There’s plenty of chatter from politicians from both sides of the divide about older people leaving work early. I read that some £1.2 million people are classed as unemployed but a further 3.5 million aged between 50 and 65 have simply dropped out of the jobs market in recent years. This might not matter so much had we not left the EU, not least because we – well, not me – wanted to end EU migration. The migrants who have replaced EU citizens have mainly come from Pakistan, Nigeria and India, but clearly the numbers arriving have not matched those leaving the employment market. Politicians have concluded that the over 50s need to be incentivised in order to start working again. Those incentives had better be meaningful or it isn’t going to work.
I escaped full time work over nine years before my state pension was due and I don’t regret it at all. I did some work for a few dysfunctional charities, but what early retirement gave me was time. Time spent on the treadmill, of living my life in the way someone else wanted me to live it. Sure it cost me tens of thousands of pounds, but money alone was never my raison d’être. Living my life how I want to live it was always more important. Dancing to someone else’s tune for little more than the minimum wage, which if you already have an occupational pension you will pay 20% of your minimum wage, means that you are working for £7.60 an hour. I mean, really? If, like me, you were working for idiotic, incompetent and hectoring managers, you wonder whether it’s worth getting out of bed for.
It’s important to recognise that of the 1.1 million job vacancies in Britain, many are at the lower end of the salary range. Many require skills which many of us – especially me – do not possess. It’s entirely possible that while some of the 3.5 million people who have retired early may return to the jobs market, a large number will have long concluded that living a more modest lifestyle is infinitely preferable to working ones self into the grave. My feeling, which is based not on facts but anecdotes, is that more and more people will look to leave work, even as the state pension age keeps rising, because the quality of life is far more important. Speaking personally, I would strongly recommend retiring early. This is life. It is not a trial run.
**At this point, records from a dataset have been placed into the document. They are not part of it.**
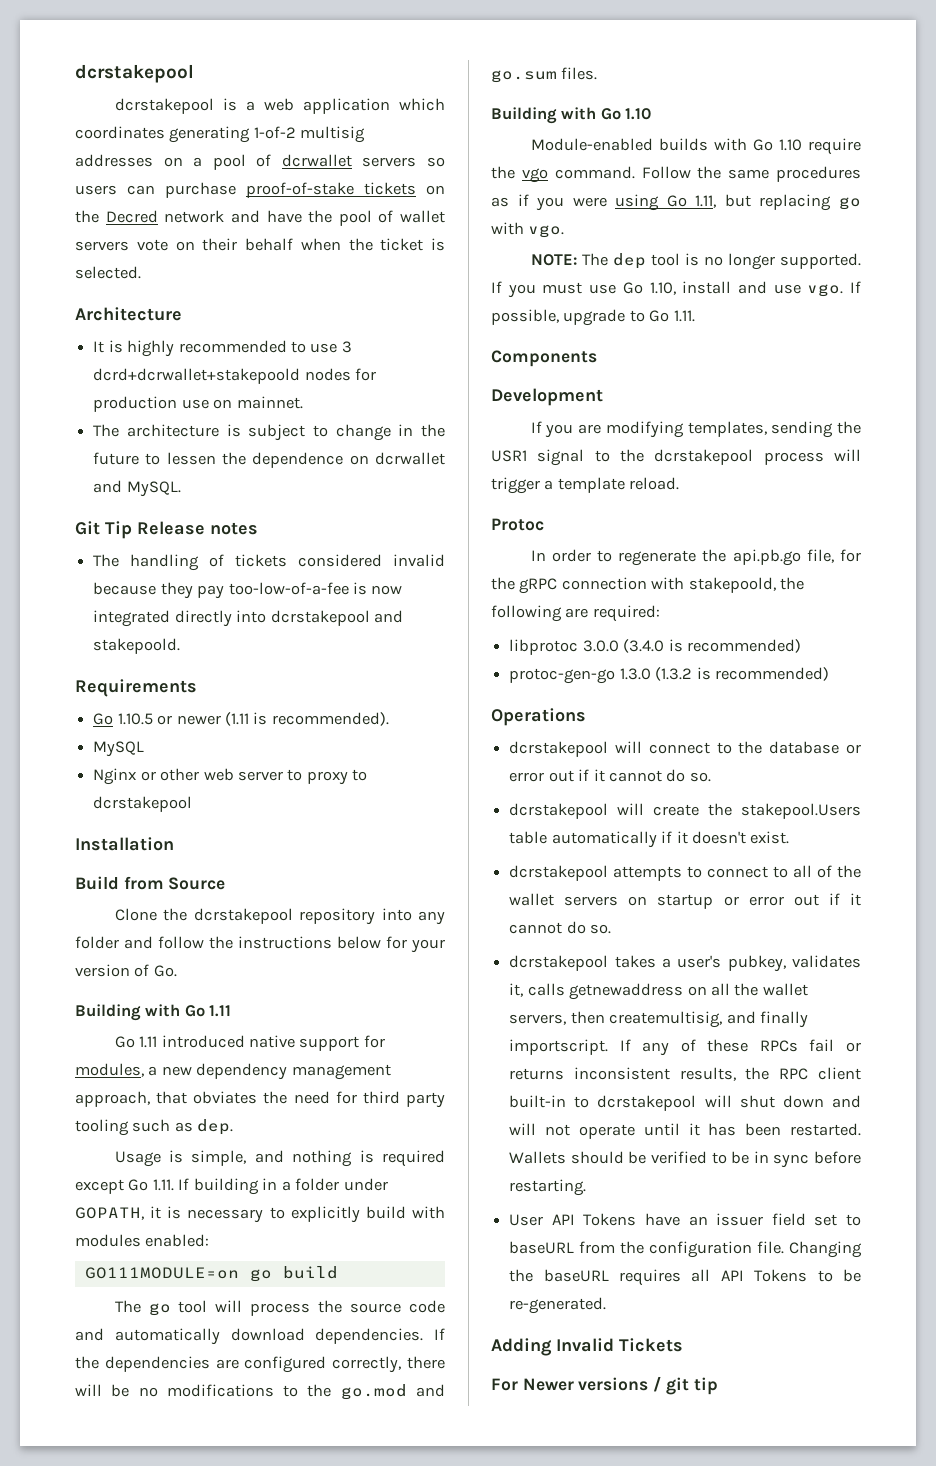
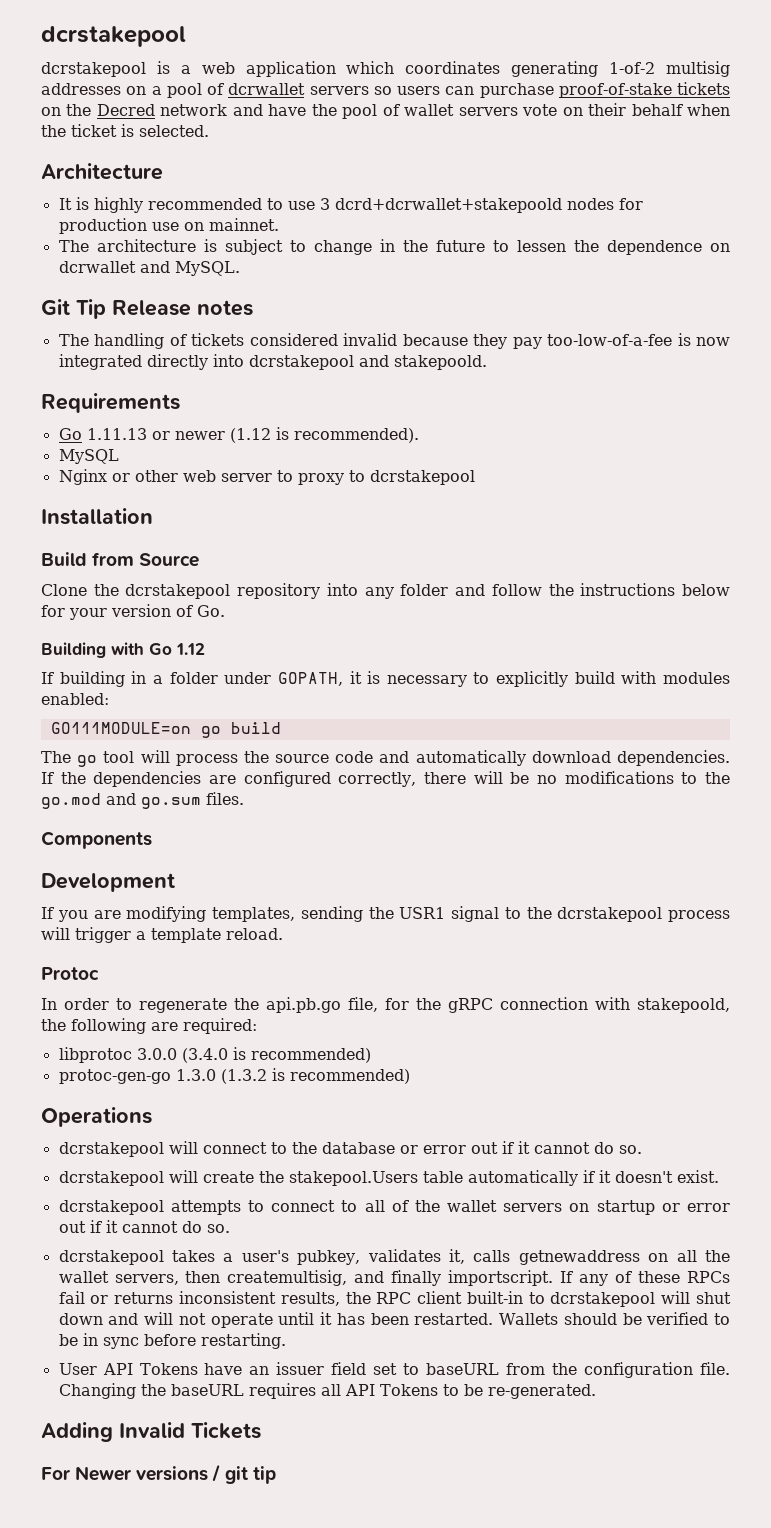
[117,713,153,725] 1.10.5 -> [86,428,147,440] 1.11.13
[224,712,249,726] (1.11 -> [229,428,271,443] (1.12
[209,1005,232,1017] [114,1035,385,1051] [75,1063,391,1080] [75,1091,446,1108] [75,1119,234,1136] [114,1150,445,1167] [75,1179,174,1194] 1.11 // Go 1.11 introduced native support for modules, a new dependency management approach, that obviates the need for third party tooling such as dep. // Usage is simple, and nothing is required except Go 1.11. -> [176,643,205,655] 1.12 //
[491,107,652,124] [530,138,861,155] [491,166,861,183] [491,194,861,211] [491,222,565,238] [530,253,861,270] [491,281,861,298] [491,309,695,326] // Building with Go 1.10 // Module-enabled builds with Go 1.10 require the vgo command. Follow the same procedures as if you were using Go 1.11, but replacing go with vgo. // NOTE: The dep tool is no longer supported. If you must use Go 1.10, install and use vgo. If possible, upgrade to Go 1.11. -> (244, 798) none

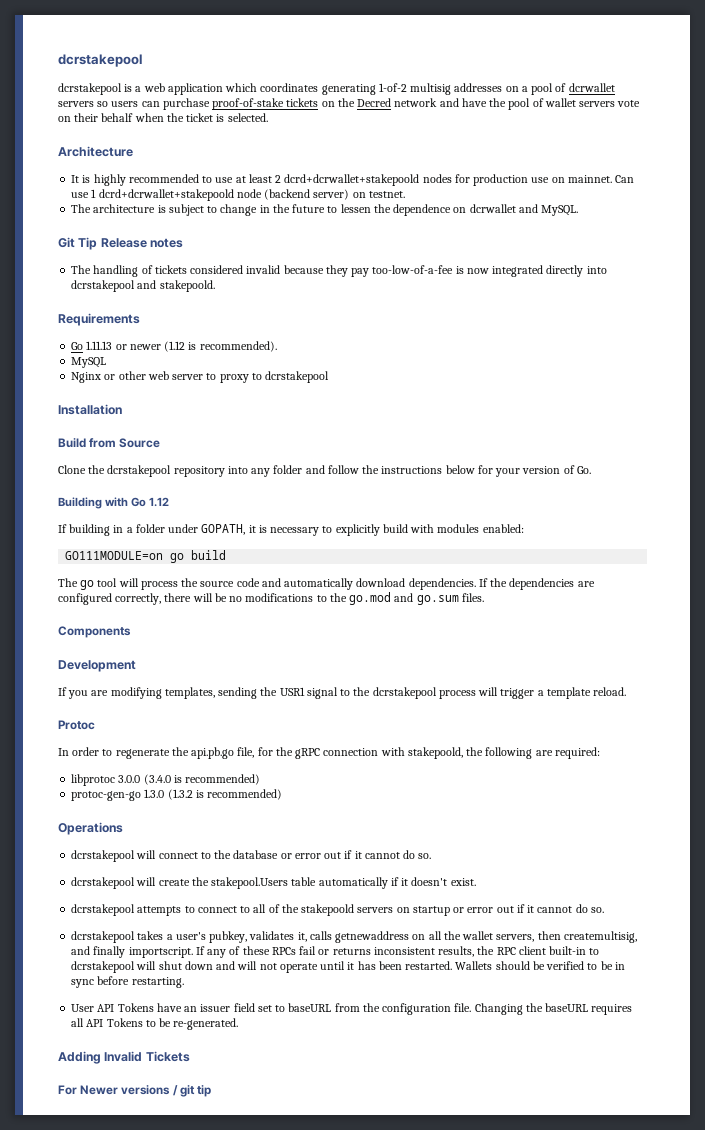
[319,198,330,210] 3 -> [235,174,282,183] at least 2
(279, 224) none -> [615,175,635,183] [71,189,405,201] Can use 1 dcrd+dcrwallet+stakepoold node (backend server) on testnet.
[447,1200,498,1212] wallet -> [301,904,355,916] stakepoold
What it came down to for me was very simple: what did I want to do in later life and could I afford to do it on a reduced income? And if I had to cut back in some ways, how would affect my mood? It turns out the extra ‘me’ time meant far more than mere money ever could. The thought of getting up to dance to someone else’s tune, which was so often off key, became less attractive.
Of course, if you live to work and work is what you need to be happy, then good for you, especially if it’s work you really enjoy and perhaps challenges you in ways that extra leisure time never could.
I’ll always come down on the side of getting off the hamster wheel as soon as you can. You never know what’s round the corner and it’s not always good and there’s no fun in being the richest person in the crematorium. And, as I never tire of saying, there are no two words as bad as “what if?” What if I’d done this, what if I’d gone there, what if I’d sacrificed a decent wedge of money and packed up work before I got too old and frail to enjoy the time a little more?
Work is overrated. And let’s face it. No one gets out of here alive.